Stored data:
Start of Block

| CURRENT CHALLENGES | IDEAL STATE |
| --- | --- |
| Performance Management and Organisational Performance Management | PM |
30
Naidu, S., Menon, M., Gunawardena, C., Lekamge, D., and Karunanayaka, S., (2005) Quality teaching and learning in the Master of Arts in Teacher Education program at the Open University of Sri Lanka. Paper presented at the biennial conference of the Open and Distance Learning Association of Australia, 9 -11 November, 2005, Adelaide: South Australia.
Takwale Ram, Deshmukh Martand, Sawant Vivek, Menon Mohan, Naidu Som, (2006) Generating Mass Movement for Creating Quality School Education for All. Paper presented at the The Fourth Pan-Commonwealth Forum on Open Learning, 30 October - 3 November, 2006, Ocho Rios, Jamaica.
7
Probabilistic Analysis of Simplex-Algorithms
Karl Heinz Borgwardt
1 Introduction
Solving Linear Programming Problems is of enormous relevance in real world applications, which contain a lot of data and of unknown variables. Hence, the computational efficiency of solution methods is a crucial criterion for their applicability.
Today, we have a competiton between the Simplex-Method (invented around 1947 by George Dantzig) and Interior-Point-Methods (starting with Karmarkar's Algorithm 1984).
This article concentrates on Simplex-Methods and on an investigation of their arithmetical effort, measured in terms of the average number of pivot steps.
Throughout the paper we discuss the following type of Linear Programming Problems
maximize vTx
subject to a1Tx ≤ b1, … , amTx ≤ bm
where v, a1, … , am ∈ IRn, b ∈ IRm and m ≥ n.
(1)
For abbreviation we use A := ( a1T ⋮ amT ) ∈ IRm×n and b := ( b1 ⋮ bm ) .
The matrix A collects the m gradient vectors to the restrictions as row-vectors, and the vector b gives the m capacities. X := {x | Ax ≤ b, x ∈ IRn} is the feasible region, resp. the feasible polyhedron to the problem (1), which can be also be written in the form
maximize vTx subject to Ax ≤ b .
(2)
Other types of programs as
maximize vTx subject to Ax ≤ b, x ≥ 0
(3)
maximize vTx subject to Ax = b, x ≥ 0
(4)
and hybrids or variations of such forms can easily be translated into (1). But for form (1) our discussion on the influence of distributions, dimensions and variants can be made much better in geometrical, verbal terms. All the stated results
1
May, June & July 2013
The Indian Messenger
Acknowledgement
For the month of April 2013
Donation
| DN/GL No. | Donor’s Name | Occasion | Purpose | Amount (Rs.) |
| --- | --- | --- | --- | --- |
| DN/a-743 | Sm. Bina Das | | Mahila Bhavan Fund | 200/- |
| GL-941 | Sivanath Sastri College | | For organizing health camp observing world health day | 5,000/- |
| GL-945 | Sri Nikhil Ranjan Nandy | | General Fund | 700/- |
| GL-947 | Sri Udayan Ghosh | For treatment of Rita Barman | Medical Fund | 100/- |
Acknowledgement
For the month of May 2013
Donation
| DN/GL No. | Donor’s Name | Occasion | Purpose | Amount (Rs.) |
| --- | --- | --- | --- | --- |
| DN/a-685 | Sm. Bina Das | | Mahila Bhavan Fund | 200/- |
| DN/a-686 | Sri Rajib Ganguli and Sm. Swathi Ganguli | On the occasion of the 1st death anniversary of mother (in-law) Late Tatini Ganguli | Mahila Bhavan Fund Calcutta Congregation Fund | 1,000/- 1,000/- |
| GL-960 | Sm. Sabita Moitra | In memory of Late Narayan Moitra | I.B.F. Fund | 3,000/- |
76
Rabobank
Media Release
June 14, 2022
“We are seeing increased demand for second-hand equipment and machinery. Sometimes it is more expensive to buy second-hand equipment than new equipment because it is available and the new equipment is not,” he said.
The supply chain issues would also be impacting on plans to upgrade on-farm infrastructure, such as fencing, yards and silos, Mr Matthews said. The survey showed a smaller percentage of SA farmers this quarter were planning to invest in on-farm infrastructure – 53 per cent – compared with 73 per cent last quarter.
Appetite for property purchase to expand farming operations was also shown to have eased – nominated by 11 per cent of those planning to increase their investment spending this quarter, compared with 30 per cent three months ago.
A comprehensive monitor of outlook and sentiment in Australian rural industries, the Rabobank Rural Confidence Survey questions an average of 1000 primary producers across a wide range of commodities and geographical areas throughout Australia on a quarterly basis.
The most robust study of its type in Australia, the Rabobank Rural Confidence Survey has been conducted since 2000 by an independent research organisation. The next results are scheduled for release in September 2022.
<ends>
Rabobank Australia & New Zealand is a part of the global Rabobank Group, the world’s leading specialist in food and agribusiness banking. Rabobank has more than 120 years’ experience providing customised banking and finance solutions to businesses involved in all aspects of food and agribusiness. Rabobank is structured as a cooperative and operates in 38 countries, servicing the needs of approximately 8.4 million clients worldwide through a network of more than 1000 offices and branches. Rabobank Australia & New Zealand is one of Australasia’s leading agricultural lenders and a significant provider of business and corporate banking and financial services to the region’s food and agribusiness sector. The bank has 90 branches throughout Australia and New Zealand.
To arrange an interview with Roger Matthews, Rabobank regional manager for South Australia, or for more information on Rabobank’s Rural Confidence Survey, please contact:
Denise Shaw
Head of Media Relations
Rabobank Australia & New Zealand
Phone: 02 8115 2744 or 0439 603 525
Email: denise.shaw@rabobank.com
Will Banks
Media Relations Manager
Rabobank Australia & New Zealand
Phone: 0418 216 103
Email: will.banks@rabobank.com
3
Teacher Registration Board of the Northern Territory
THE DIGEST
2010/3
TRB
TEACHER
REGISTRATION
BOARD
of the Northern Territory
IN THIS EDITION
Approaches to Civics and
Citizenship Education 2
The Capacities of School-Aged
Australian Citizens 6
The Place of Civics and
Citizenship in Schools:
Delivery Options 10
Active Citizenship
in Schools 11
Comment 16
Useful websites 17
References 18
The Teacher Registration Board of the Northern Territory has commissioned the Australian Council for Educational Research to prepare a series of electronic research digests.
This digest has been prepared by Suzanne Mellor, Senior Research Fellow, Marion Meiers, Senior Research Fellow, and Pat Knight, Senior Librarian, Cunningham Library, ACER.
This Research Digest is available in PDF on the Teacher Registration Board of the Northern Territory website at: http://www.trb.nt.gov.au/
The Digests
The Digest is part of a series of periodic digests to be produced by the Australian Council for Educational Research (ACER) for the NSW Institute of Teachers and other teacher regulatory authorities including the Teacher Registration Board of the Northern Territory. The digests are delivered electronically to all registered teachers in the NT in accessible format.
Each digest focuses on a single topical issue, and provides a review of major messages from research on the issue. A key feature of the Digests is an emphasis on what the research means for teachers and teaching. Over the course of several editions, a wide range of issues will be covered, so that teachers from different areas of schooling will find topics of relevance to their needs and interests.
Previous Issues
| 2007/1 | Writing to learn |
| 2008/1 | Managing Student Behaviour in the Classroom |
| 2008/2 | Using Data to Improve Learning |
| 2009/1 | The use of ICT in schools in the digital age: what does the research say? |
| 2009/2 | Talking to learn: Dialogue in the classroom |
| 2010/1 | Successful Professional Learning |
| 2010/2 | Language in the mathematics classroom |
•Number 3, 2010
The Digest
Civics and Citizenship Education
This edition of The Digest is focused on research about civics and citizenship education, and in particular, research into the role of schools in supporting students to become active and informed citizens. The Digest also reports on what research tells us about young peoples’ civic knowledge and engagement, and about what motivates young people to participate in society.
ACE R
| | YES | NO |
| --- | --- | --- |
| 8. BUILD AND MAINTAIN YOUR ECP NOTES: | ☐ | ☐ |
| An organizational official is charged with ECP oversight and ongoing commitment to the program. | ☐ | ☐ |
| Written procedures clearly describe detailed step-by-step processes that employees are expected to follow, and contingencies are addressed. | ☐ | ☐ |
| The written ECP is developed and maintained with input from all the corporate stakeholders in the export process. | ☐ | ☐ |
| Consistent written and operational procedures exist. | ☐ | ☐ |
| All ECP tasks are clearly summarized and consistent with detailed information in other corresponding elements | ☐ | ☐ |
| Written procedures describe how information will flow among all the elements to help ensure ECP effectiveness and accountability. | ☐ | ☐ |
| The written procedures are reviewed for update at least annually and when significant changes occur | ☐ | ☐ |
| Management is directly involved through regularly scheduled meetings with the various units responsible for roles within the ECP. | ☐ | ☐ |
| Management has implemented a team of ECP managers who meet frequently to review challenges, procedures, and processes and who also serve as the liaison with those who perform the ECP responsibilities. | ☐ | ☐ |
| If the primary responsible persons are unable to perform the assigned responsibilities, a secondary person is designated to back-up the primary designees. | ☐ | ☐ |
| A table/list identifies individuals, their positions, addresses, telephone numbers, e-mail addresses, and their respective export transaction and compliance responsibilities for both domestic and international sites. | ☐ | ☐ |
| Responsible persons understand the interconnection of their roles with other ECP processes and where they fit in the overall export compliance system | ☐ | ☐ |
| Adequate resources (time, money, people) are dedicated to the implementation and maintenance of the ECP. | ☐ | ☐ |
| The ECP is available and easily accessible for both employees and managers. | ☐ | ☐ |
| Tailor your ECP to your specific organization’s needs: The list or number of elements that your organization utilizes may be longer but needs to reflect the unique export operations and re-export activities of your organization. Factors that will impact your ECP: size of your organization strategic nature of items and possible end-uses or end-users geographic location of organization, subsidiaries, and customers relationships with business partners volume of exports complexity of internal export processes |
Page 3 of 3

End of Block

_TASK DETAILS_
Above this instruction are the records; retype exactly the lines from the one containing "Professional Learning |" up to and including the one containing "sites. | ☐ | ☐ |".

_RESPONSE BELOW_
| 2010/1 | Successful Professional Learning |
| 2010/2 | Language in the mathematics classroom |
•Number 3, 2010
The Digest
Civics and Citizenship Education
This edition of The Digest is focused on research about civics and citizenship education, and in particular, research into the role of schools in supporting students to become active and informed citizens. The Digest also reports on what research tells us about young peoples’ civic knowledge and engagement, and about what motivates young people to participate in society.
ACE R
| | YES | NO |
| --- | --- | --- |
| 8. BUILD AND MAINTAIN YOUR ECP NOTES: | ☐ | ☐ |
| An organizational official is charged with ECP oversight and ongoing commitment to the program. | ☐ | ☐ |
| Written procedures clearly describe detailed step-by-step processes that employees are expected to follow, and contingencies are addressed. | ☐ | ☐ |
| The written ECP is developed and maintained with input from all the corporate stakeholders in the export process. | ☐ | ☐ |
| Consistent written and operational procedures exist. | ☐ | ☐ |
| All ECP tasks are clearly summarized and consistent with detailed information in other corresponding elements | ☐ | ☐ |
| Written procedures describe how information will flow among all the elements to help ensure ECP effectiveness and accountability. | ☐ | ☐ |
| The written procedures are reviewed for update at least annually and when significant changes occur | ☐ | ☐ |
| Management is directly involved through regularly scheduled meetings with the various units responsible for roles within the ECP. | ☐ | ☐ |
| Management has implemented a team of ECP managers who meet frequently to review challenges, procedures, and processes and who also serve as the liaison with those who perform the ECP responsibilities. | ☐ | ☐ |
| If the primary responsible persons are unable to perform the assigned responsibilities, a secondary person is designated to back-up the primary designees. | ☐ | ☐ |
| A table/list identifies individuals, their positions, addresses, telephone numbers, e-mail addresses, and their respective export transaction and compliance responsibilities for both domestic and international sites. | ☐ | ☐ |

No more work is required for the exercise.